Fully built chat products on post-trained models also lock out a lot of potential technical improvement. The hot topic on AI Twitter this week is “Shrek Sampling,” more accurately called “Entropy Based Sampling and Parallel CoT Decoding.” _xjdr, an anonymous person with Shrek as their profile picture, has discovered that you can change how the next token is selected to get better results in reasoning tasks. An oversimplified explanation is that he inserts the word “…wait” whenever there aren’t any high probability tokens next, then creates several branching phrases until the next token has a high probability again.
Although the success _xjdr’s algorithm still needs to be replicated, others have explored changing inferencing code. For instance, Min P changes the number of tokens to choose from based on the probability of the top token to get better and more creative reasoning.
Another great example of moving beyond chat is some of the other features in Microsoft 365 Copilot. In Word, you can select a sentence or paragraph and have it rewritten in a new tone or style. Or in PowerPoint, Copilot can walk you through creating a narrative and creating the images for you. The new ChatGPT Canvas does this also.

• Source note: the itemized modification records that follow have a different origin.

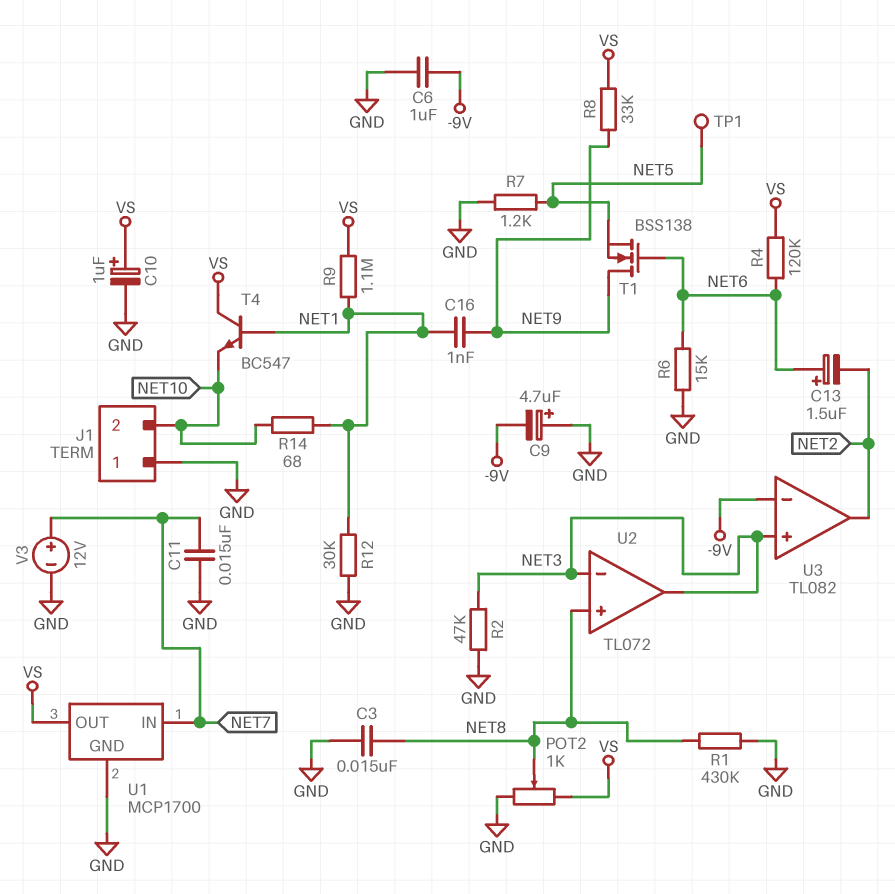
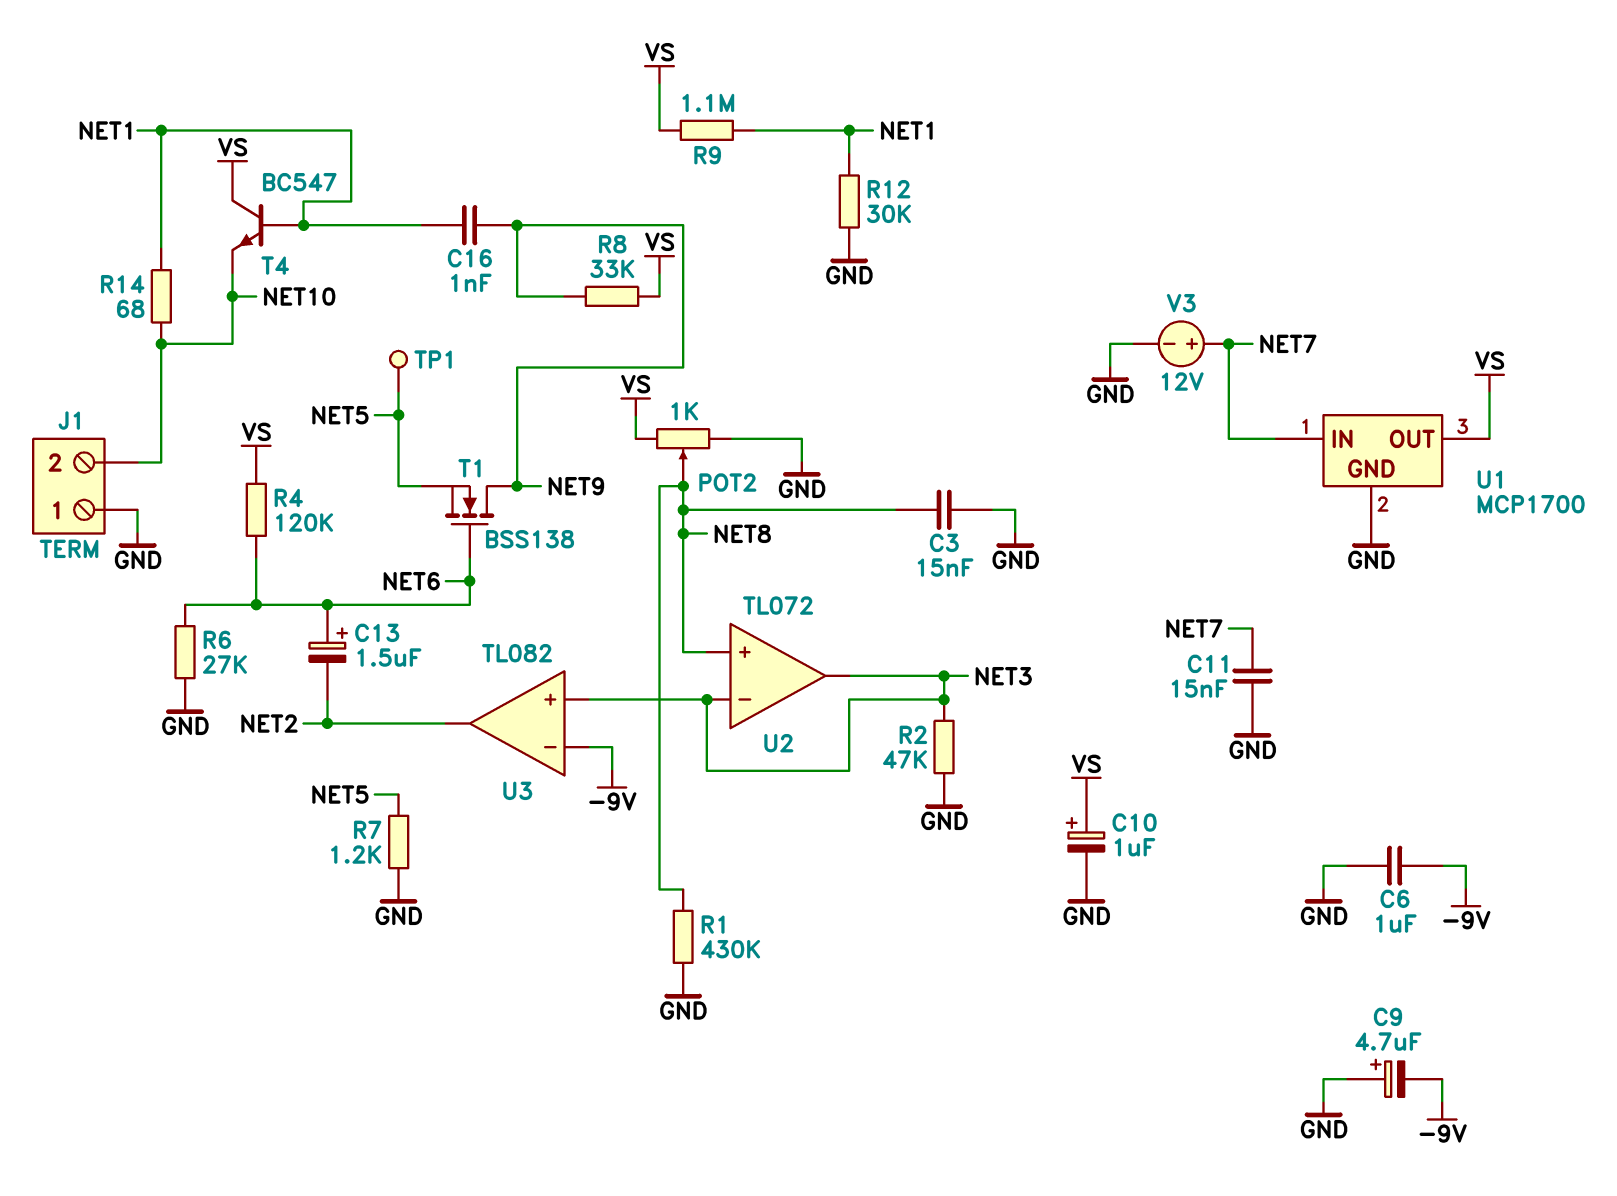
R6: 15k (GND, NET6) -> 27k (GND, NET6)

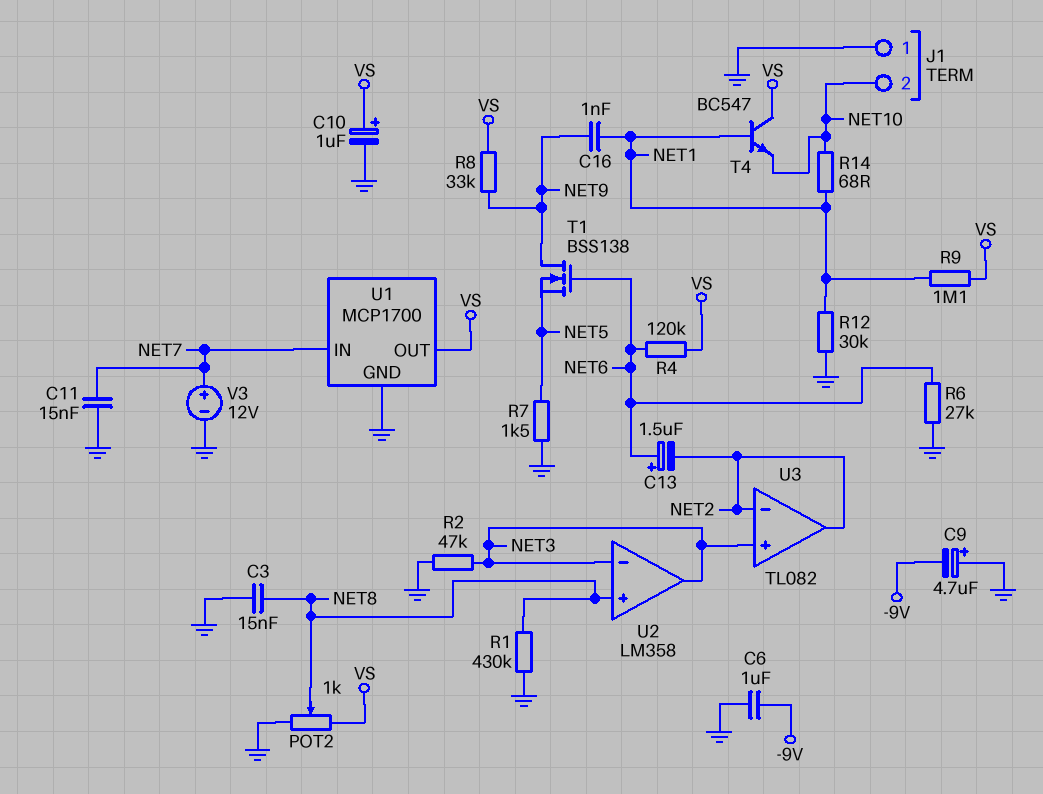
R7: 1.2k (GND, NET5) -> 1.5k (GND, NET5)
TP1: test point (NET5) -> none
U2: TL072 -> LM358
U3 pin in-: -9V -> NET2

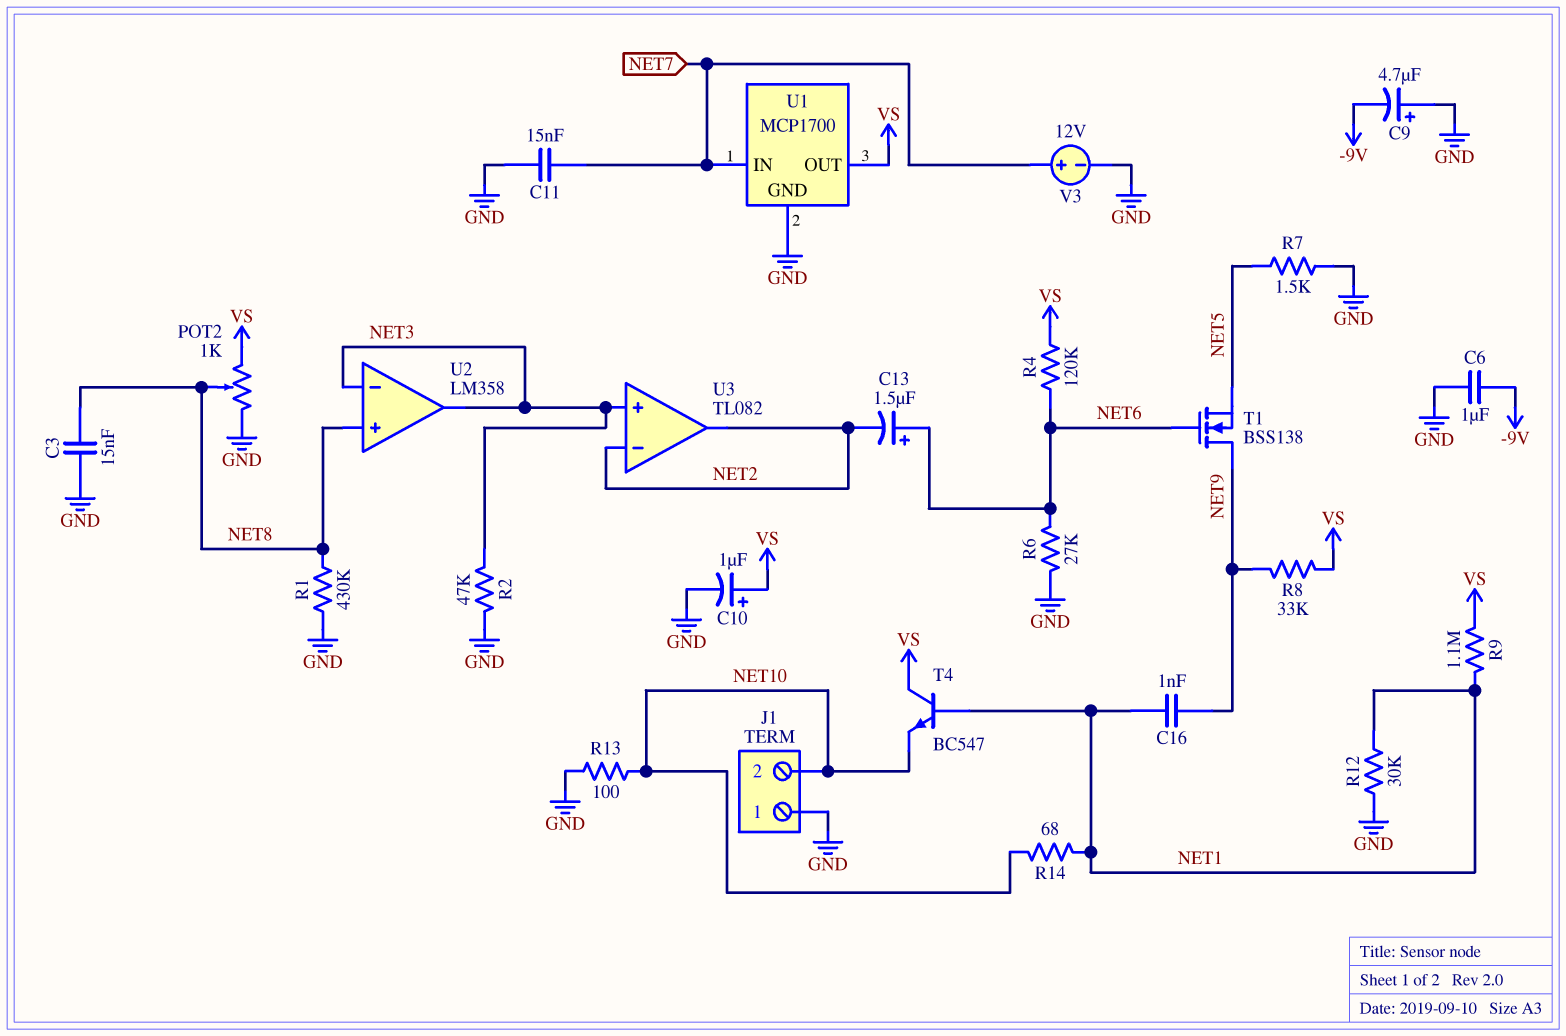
R13: none -> 100 (GND, NET10)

These features use the same post-trained models, but are thinking outside of the chat box.
You must be an AI enthusiast if you’re reading this blog post. I think you owe it to yourself to explore beyond the chat interface to fine-tuned models. You can start by using my version on Hugging Face that just barely runs on CPU, but better would be duplicating it to run on GPU hardware. Or, have Copilot help you set up a Python environment. Then you can try training your own control model!